Respiré, apretando los dientes, así con las dos manos la palanca de arranque, y partí con un crujido. El laboratorio se volvió brumoso y luego obscuro. La señora Watchets, mi ama de llaves, apareció y fue, al parecer sin verme, hacia la puerta del jardín. Supongo que necesitó un minuto o así para cruzar ese espacio, pero me pareció que iba disparada a través de la habitación como un cohete. Empujé la palanca hasta su posición extrema. La noche llegó como se apaga una lámpara, y en otro momento vino la mañana. El laboratorio se tornó desvaído y brumoso, y luego cada vez más desvaído. Llegó la noche de mañana, después el día de nuevo, otra vez la noche; luego, volvió el día, y así sucesivamente más y más de prisa. Un murmullo vertiginoso llenaba mis oídos, y una extraña, silenciosa confusión descendía sobre mi mente.

Temo no poder transmitir las peculiares sensaciones del viaje a través del tiempo. Son extremadamente desagradables. Se experimenta un sentimiento sumamente parecido al que se tiene en las montañas rusas zigzagueantes (¡un irresistible movimiento como si se precipitase uno de cabeza!). Sentí también la misma horrible anticipación de inminente aplastamiento. Cuando emprendí la marcha, la noche seguía al día como el aleteo de un ala negra. La obscura percepción del laboratorio pareció ahora debilitarse en mí, y vi el Sol saltar rápidamente por el cielo, brincando a cada minuto, y cada minuto marcando un día. Supuse que el laboratorio había quedado destruido y que estaba yo al aire libre.
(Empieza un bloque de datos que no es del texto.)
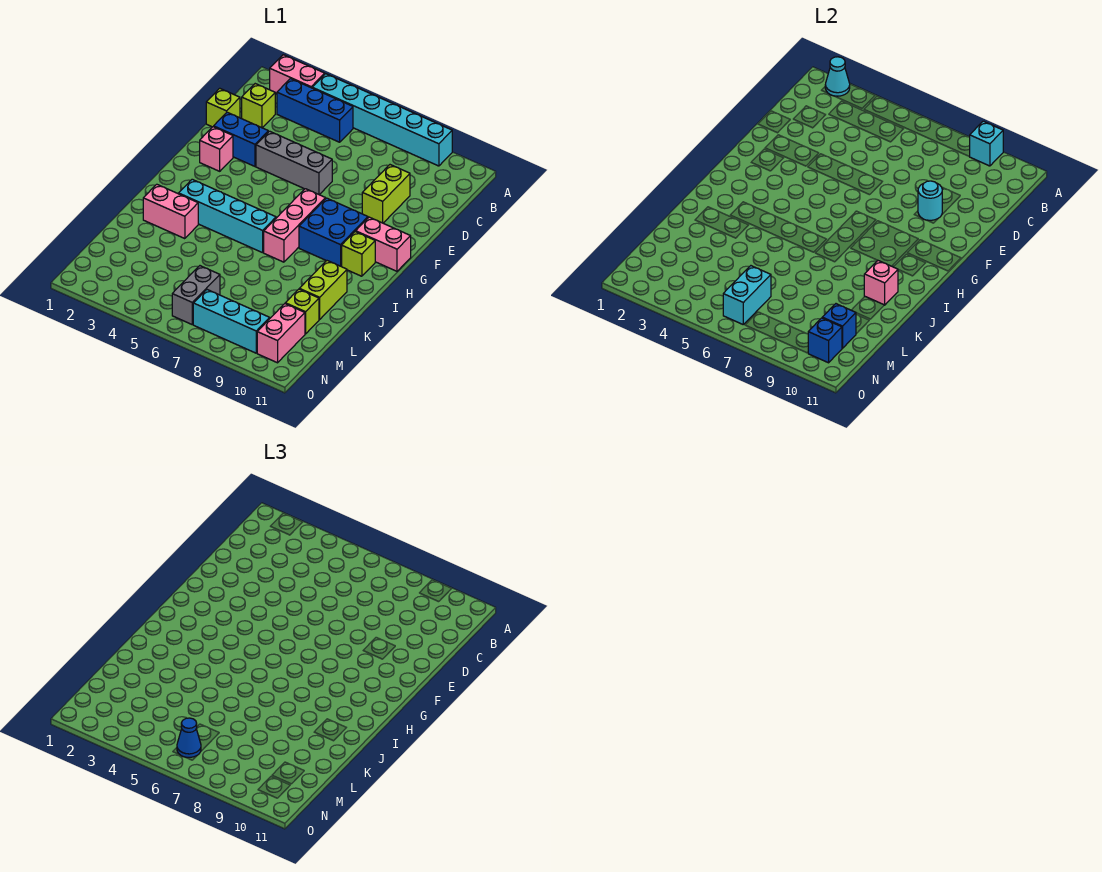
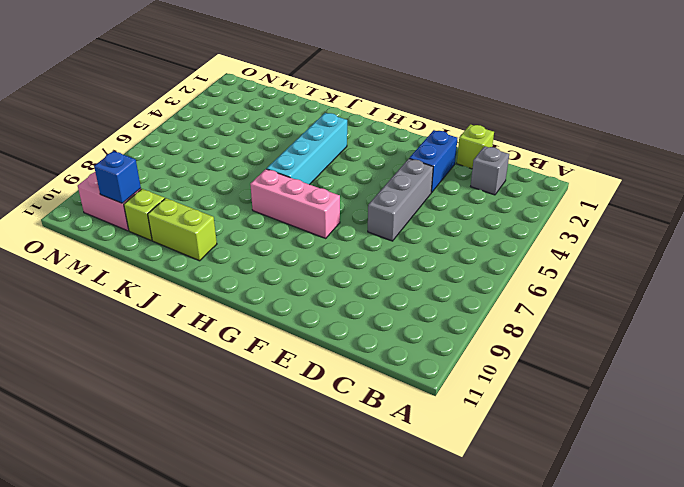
grey 1x1 brick [471,146,509,195] -> lime 1x1 brick [242,84,275,128]
none -> pink 1x2 brick [270,55,325,94]
none -> cyan 1x6 brick [312,74,452,166]
none -> blue 1x3 brick [277,79,353,142]

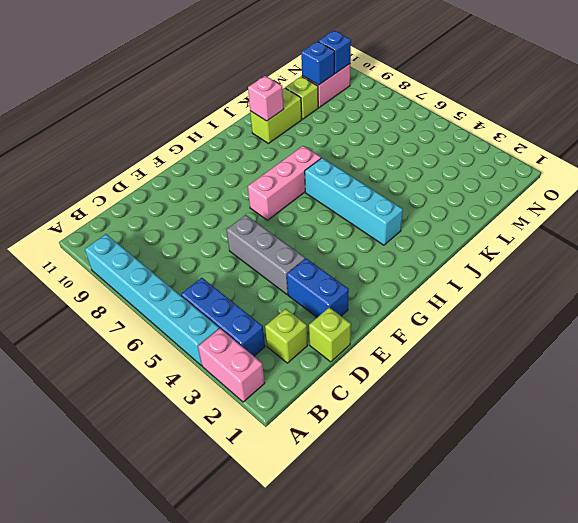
none -> lime 1x2 brick [362,165,410,223]
none -> pink 1x1 brick [200,127,233,171]
none -> blue 2x2 brick [299,198,368,266]

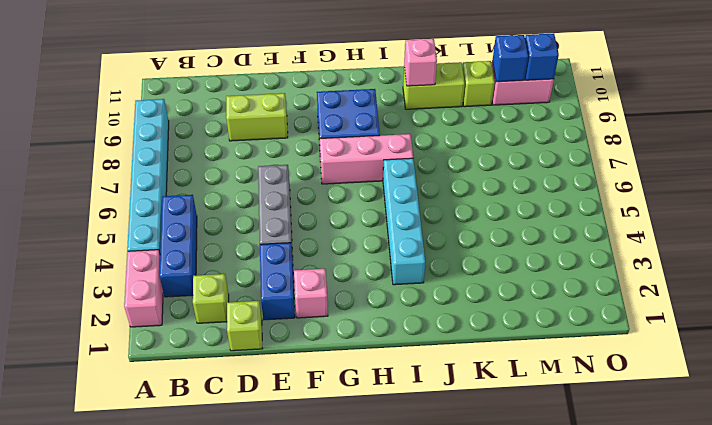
none -> pink 1x2 brick [356,217,411,271]
none -> lime 1x1 brick [342,232,375,276]
none -> pink 1x2 brick [143,184,198,239]

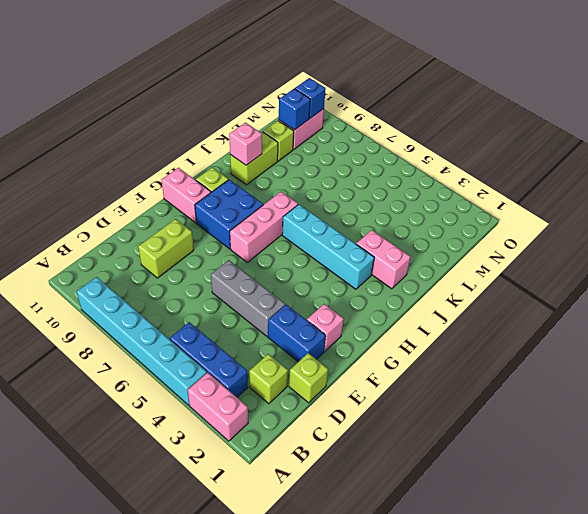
none -> grey 1x2 brick [172,266,220,324]
none -> cyan 1x3 brick [193,290,270,353]
none -> cyan 1x1 cone [825,57,850,96]

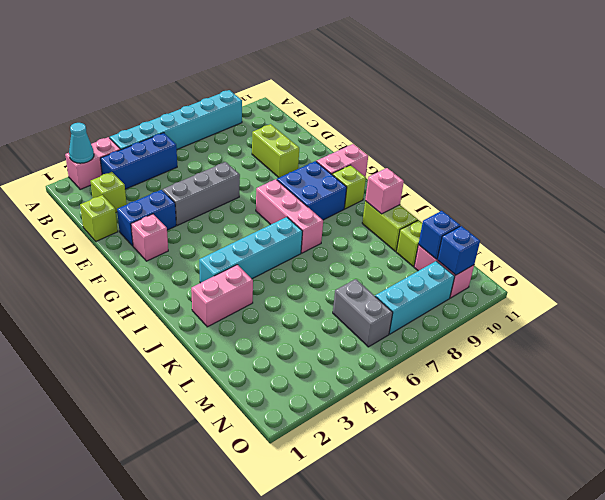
none -> cyan 1x1 brick [970,121,1003,166]
none -> cyan 1x1 round brick [918,181,942,220]
none -> cyan 1x2 brick [723,266,771,324]

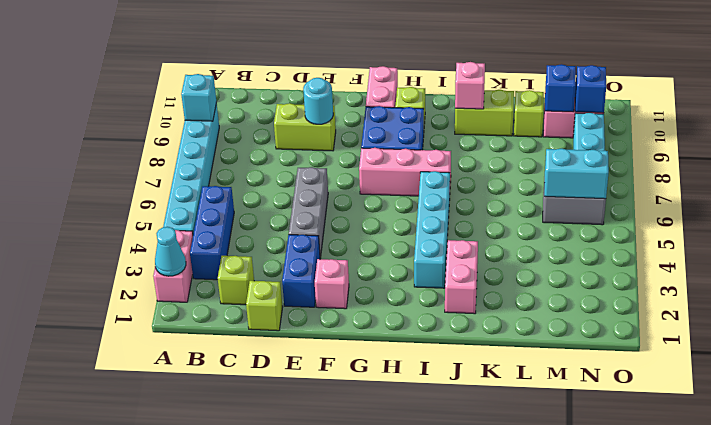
none -> blue 1x1 cone [177,718,201,757]

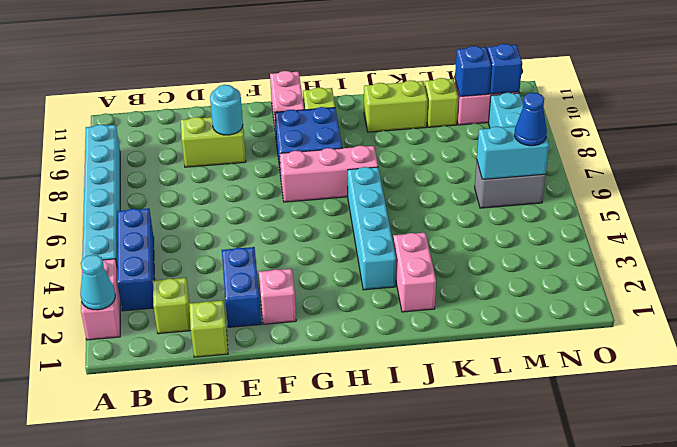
none -> grey 1x3 brick [256,131,332,195]
none -> cyan 1x1 brick [970,121,1003,166]
none -> pink 1x1 brick [864,261,898,305]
Tuve la obscura impresión de hallarme sobre un andamiaje, pero iba ya demasiado de prisa para tener conciencia de cualquier cosa movible. El caracol más lento que se haya nunca arrastrado se precipitaba con demasiada velocidad para mí. La centelleante sucesión de obscuridad y de luz era sumamente dolorosa para los ojos. Luego, en las tinieblas intermitentes vi la Luna girando rápidamente a través de sus fases desde la nueva hasta la llena, y tuve un débil atisbo de las órbitas de las estrellas. Pronto, mientras avanzaba con velocidad creciente aún, la palpitación de la noche y del día se fundió en una continua grisura; el cielo tomó una maravillosa intensidad azul, un espléndido y luminoso color como el de un temprano amanecer; el Sol saltarín se convirtió en una raya de fuego, en un arco brillante en el espacio, la Luna en una débil faja oscilante; y no pude ver nada de estrellas, sino de vez en cuando un círculo brillante fluctuando en el azul.